Asymptotics and lower bound for the lifespan of solutions to the Primitive Equations

TL;DR

This paper extends previous results on the lifespan and convergence of solutions to the Primitive Equations, removing restrictive assumptions and dealing with complex non-local diffusion operators.

Contribution

It generalizes earlier work by establishing lower bounds for solution lifespan without assuming equal viscosity and diffusivity, using new a priori estimates for the 3D-QG system.

Findings

Established lower bounds for solution lifespan.

Proved convergence to the 3D quasi-geostrophic system.

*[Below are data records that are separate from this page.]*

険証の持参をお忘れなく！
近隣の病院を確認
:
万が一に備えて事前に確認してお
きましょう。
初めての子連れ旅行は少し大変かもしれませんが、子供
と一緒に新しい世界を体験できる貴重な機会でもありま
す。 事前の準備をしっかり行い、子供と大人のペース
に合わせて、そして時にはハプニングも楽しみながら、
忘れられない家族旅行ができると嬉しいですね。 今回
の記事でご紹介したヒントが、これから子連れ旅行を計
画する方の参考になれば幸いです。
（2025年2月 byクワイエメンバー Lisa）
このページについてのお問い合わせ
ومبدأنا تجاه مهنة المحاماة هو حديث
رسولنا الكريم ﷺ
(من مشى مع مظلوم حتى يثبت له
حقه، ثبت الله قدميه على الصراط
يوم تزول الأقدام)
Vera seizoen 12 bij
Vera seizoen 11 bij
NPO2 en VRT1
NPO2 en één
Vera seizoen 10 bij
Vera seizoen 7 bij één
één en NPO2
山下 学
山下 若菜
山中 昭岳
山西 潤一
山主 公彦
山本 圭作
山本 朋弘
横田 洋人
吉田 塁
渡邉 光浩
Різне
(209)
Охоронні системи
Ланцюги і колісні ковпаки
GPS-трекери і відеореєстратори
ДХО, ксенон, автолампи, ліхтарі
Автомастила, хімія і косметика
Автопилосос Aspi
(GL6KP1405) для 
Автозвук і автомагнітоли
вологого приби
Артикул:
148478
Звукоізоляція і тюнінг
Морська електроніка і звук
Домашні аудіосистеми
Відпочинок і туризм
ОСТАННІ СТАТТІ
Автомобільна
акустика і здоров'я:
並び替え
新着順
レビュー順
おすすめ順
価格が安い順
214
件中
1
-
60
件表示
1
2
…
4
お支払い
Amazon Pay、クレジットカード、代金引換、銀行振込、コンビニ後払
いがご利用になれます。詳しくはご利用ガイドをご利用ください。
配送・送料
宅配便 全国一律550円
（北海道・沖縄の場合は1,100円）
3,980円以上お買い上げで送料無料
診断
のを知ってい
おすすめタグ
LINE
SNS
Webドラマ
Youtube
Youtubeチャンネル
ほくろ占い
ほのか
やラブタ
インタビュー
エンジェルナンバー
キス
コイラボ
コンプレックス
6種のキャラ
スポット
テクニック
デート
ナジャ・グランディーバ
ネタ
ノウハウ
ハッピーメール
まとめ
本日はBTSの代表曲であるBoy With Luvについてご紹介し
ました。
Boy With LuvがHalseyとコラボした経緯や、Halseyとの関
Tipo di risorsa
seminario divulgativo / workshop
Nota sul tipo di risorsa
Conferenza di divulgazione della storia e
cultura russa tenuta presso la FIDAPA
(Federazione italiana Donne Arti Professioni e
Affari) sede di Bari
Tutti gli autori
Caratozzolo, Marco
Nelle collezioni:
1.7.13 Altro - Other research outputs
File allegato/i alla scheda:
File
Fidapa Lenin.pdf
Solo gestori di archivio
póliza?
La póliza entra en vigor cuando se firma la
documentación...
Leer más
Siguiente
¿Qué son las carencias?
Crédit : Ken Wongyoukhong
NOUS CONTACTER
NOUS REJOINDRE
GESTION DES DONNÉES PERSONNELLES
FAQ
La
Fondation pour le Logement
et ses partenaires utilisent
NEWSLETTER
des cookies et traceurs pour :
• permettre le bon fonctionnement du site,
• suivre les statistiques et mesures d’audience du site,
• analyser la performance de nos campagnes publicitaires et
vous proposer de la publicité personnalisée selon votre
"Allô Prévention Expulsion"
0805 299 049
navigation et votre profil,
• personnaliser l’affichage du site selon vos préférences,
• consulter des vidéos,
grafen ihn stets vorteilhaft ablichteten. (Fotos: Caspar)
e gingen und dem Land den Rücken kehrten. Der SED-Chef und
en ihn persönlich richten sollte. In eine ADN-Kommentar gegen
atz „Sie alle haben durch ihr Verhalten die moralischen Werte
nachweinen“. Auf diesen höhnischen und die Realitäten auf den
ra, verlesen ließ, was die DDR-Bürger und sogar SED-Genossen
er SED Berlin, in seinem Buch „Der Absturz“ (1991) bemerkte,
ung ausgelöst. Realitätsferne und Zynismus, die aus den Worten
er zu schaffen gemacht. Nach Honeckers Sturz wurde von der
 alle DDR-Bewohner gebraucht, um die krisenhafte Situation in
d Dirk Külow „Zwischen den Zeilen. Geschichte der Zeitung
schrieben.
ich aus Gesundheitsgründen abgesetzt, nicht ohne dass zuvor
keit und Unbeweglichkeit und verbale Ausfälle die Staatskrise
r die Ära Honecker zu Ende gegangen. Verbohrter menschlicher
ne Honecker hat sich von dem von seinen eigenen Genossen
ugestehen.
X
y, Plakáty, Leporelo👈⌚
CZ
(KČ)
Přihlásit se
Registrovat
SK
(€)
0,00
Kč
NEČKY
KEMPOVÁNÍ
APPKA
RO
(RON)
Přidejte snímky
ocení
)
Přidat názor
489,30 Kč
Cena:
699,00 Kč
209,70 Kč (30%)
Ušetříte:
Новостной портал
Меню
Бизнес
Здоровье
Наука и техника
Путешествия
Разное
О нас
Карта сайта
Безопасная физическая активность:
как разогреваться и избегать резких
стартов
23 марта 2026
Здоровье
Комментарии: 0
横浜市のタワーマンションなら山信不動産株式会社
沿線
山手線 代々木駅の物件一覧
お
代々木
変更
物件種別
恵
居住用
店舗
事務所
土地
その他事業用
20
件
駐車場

Extended results to non-local diffusion operators.

Abstract

This article generalizes a previous work in which the author obtained a large lower bound for the lifespan of the solutions to the Primitive Equations, and proved convergence to the 3D quasi-geostrophic system for general and ill-prepared (possibly blowing-up) initial data that are regularization of vortex patches related to the potential velocity. These results were obtained for a very particular case when the kinematic viscosity $\nu$ is equal to the heat diffusivity $\nu '$, turning the diffusion operator into the classical Laplacian. Obtaining the same results without this assumption is much more difficult as it involves a non-local diffusion operator. The key to the main result is a family of a priori estimates for the 3D-QG system that we obtained in a companion paper.